«Algunos escribimos novelas para ser felices, seguir jugando como cuando éramos niños, reescribir los libros que amamos a la nueva luz de nuestras propias vidas». Escribía esto Pérez-Reverte recientemente, en su artículo «Un amigo peligroso». Tal vez se puedan resumir así todos nuestros sueños, miedos e inquietudes. Quizá, en el fondo, cualquier ambición o deseo desemboque siempre en ese mar en el que esperamos reencontrar la mirada de ese niño que fuimos una vez. Cuando hablamos de jugar, o de ser feliz —a menudo me parecen sinónimos—, deberíamos hablar en presente, pero solemos recurrir a nuestros recuerdos de la infancia. Y es ese contraste entre nuestro presente y nuestro pasado, precisamente, el que tiñe de gris la vida de muchas personas. Me quedan pocas certezas, pero una es que cuanto más lejos te encuentres de ese niño que fuiste jugando, más difícil será aceptar el mundo actual que te rodea.

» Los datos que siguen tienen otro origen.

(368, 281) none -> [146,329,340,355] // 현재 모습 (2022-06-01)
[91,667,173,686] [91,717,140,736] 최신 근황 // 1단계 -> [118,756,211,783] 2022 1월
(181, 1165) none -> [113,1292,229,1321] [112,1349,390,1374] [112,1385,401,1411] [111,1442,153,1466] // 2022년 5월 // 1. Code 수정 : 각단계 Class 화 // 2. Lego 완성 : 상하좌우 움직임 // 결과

Cuando dos niños se encuentran en un parque, no se preguntan el nombre, ni dónde viven. Huyen de lo superfluo y se centran en lo que realmente importa. «¿Jugamos?», se dicen, y de esa pregunta nacen nuestras primeras amistades, a veces, para toda la vida. Jugar es tan necesario para nuestra salud física y mental como comer, beber agua o dormir. El juego nos libera del estrés, nos hace más perseverantes, nos enseña nuevas formas de resolver problemas y pone en contacto nuestro universo con el de los demás. Esa empatía que tanto necesitamos en esta época, en parte, se desarrolla así, jugando, compartiendo y conociendo la forma de jugar —la forma de ver el mundo— que tiene el que está enfrente.

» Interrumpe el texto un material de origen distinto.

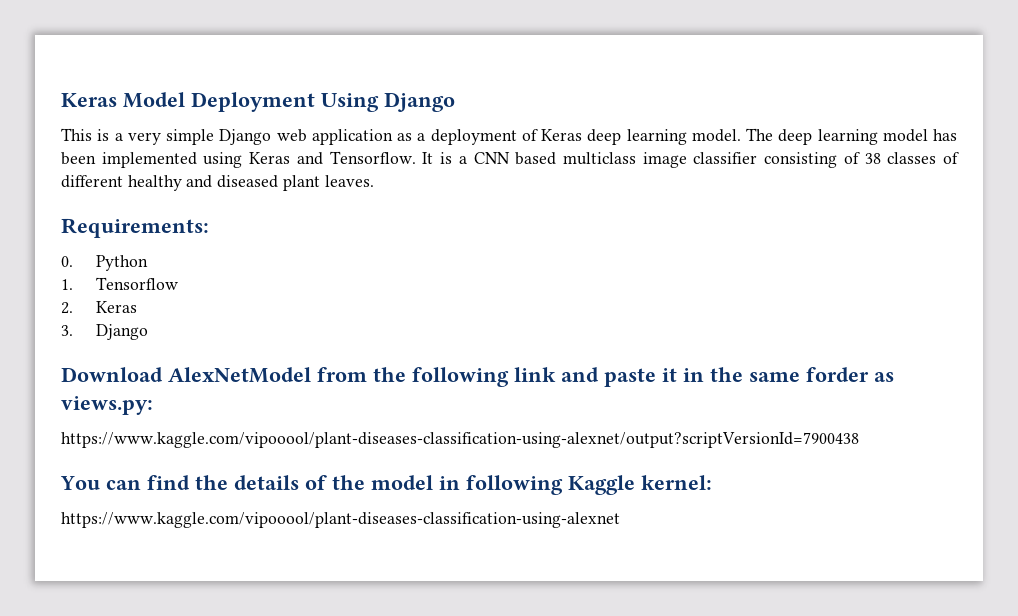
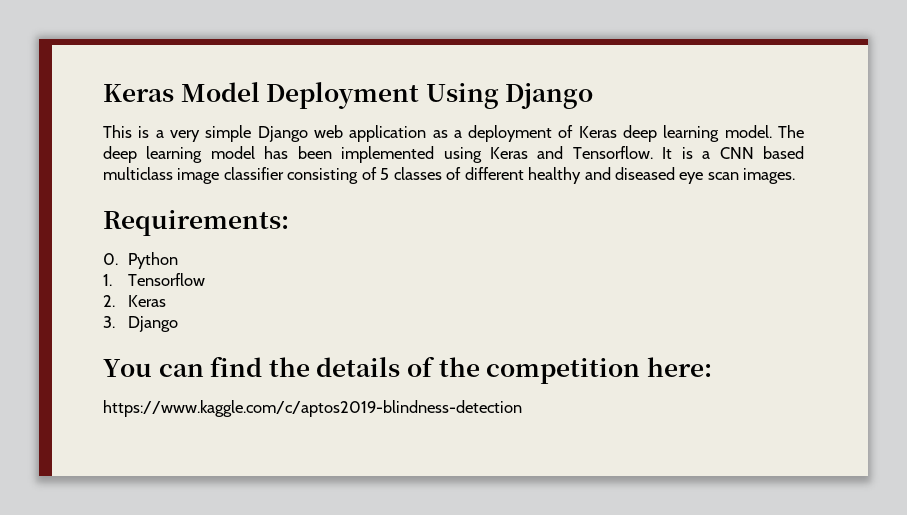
[864,153,881,164] 38 -> [380,168,390,180] 5
[282,175,374,191] plant leaves. -> [679,168,796,184] eye scan images.
[61,367,894,387] [61,396,153,415] [61,432,859,448] // Download AlexNetModel from the following link and paste it in the same forder as views.py: // https://www.kaggle.com/vipooool/plant-diseases-classification-using-alexnet/output?scriptVersionId=7900438 -> (179, 324) none
[371,475,712,495] [61,512,620,528] model in following Kaggle kernel: // https://www.kaggle.com/vipooool/plant-diseases-classification-using-alexnet -> [486,357,712,384] [103,400,522,417] competition here: // https://www.kaggle.com/c/aptos2019-blindness-detection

Una sociedad está gravemente enferma cuando acabamos pensando, como muchos jóvenes y adultos, como muchos padres y profesores, que jugar es de niños, que el juego es una pérdida de tiempo. Esa idea, que no es más que una consecuencia de la obsesión por la productividad que nos han inculcado, es un virus que no deja de extenderse y que hace que el camino que va del lunes al viernes, para muchas personas, se convierta en una pesadilla interminable. Por eso trato de explicar a mis alumnos que nunca midan el éxito o el fracaso en términos absolutos. Para mí, no hay mayor fracaso que despertar cada lunes soñando con el viernes.

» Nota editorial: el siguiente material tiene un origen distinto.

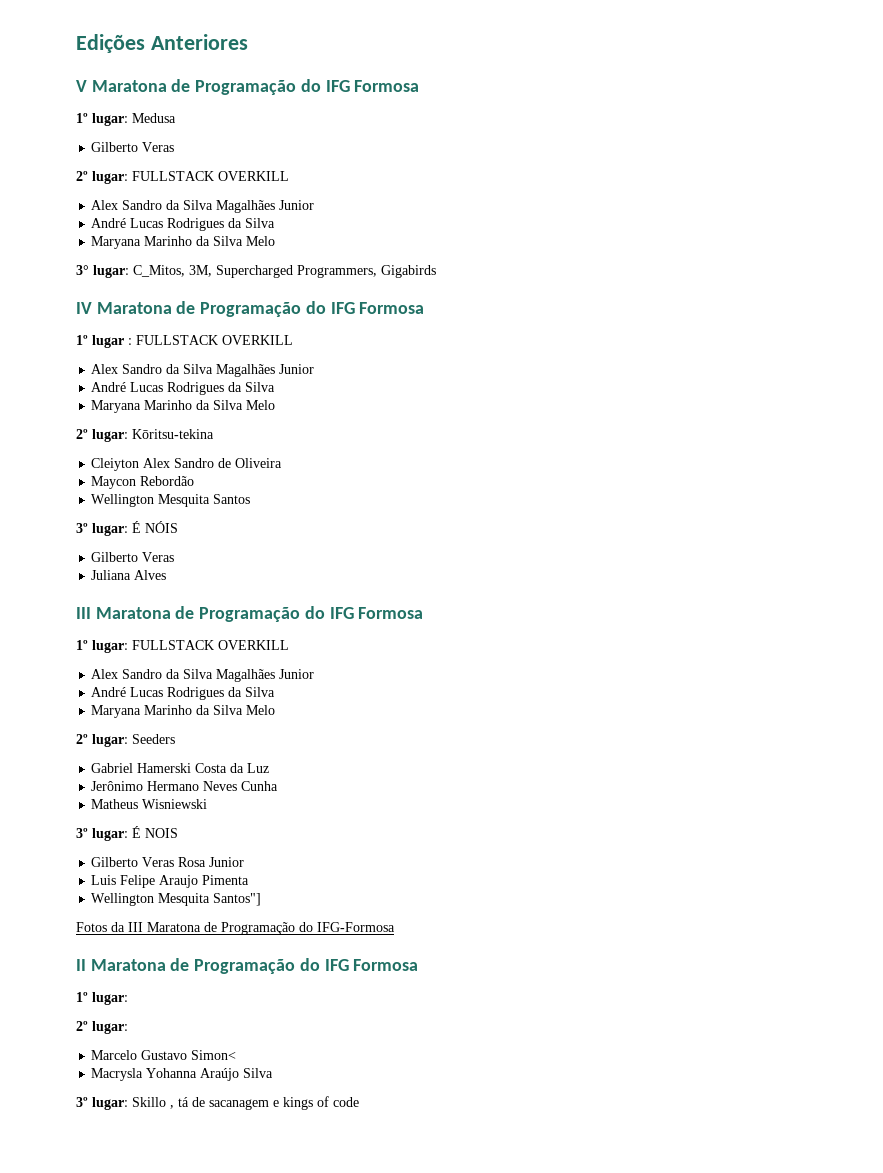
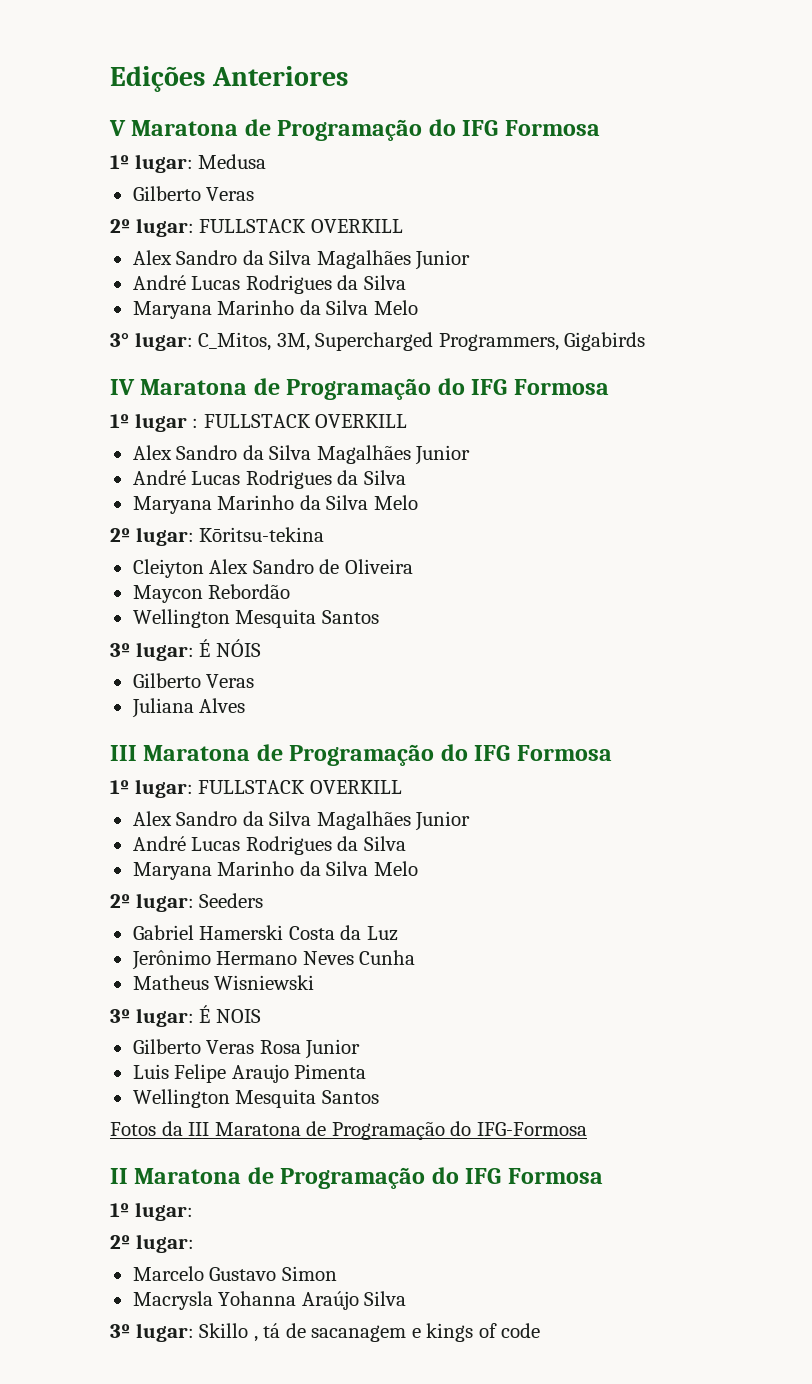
[213,893,262,906] Santos"] -> [321,1090,379,1104] Santos
[191,1050,237,1060] Simon< -> [281,1266,337,1281] Simon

Pero basta con analizar nuestro sistema educativo para entender algunas causas de esta enfermedad. Nuestro sistema apenas ha cambiado en lo fundamental desde aquel método al que la Revolución Industrial aportó ese concepto de productividad y trabajo en serie que llega a nuestros días. Es un sistema trampa en el que, cuando eres pequeño, aprendes a leer jugando, a contar jugando, y vas entusiasmándote poco a poco en ese mundo infinito de curiosidad, descubrimiento y diversión. Cuando te das cuenta, comprendes que te han ido robando, poco a poco, el elemento lúdico, y estás dentro de una jaula en la que no puedes imaginar ni crear, sólo repetir. Y así, repitiendo frases y teorías, te van empujando hasta que sales al mundo exterior con la curiosidad moribunda y una sensación de engaño difícil de olvidar.
Asignaturas como Música o Educación Artística solían gustar a los alumnos y por eso pusieron en alerta a los padres y a los «sabios» de la educación en nuestro país. Suenan a algo demasiado lúdico y, en sus mentes «ilustradas», lo lúdico y lo productivo son conceptos incompatibles. «Menos tonterías, menos distracciones, y más dedicación a las asignaturas serias», escucho a menudo decir a compañeros profesores y a algunos padres. Tan enfermos estamos que el simple hecho de sonreír mientras realizas una actividad ya pone nerviosos a jefes y profesores, porque si estás disfrutando mientras trabajas o estudias es que algo va mal, hay algo que no estás haciendo correctamente. Triste.
El juego es la materia prima del arte y la cultura. Tendemos al juego de forma natural, desde siempre. Está tan ligado a la vida que, cuando dejamos de jugar, de alguna manera, dejamos de vivir. Hay algo lúdico en todo lo que me apasiona, desde el aprendizaje de un idioma hasta el deporte, del baile a la pintura, pasando por el teatro, las manualidades, el arte, la fotografía o el cine. El día que no descubra las reglas del juego que hay detrás de cada actividad que me interesa, de la escritura o la enseñanza, sentiré que he perdido el sentido de mi vida. Espero que aparezca alguien, entonces, y me resucite con esa palabra mágica, con esa pregunta que logra encajar, en un instante, mi mundo presente con el del niño que fui: ¿jugamos?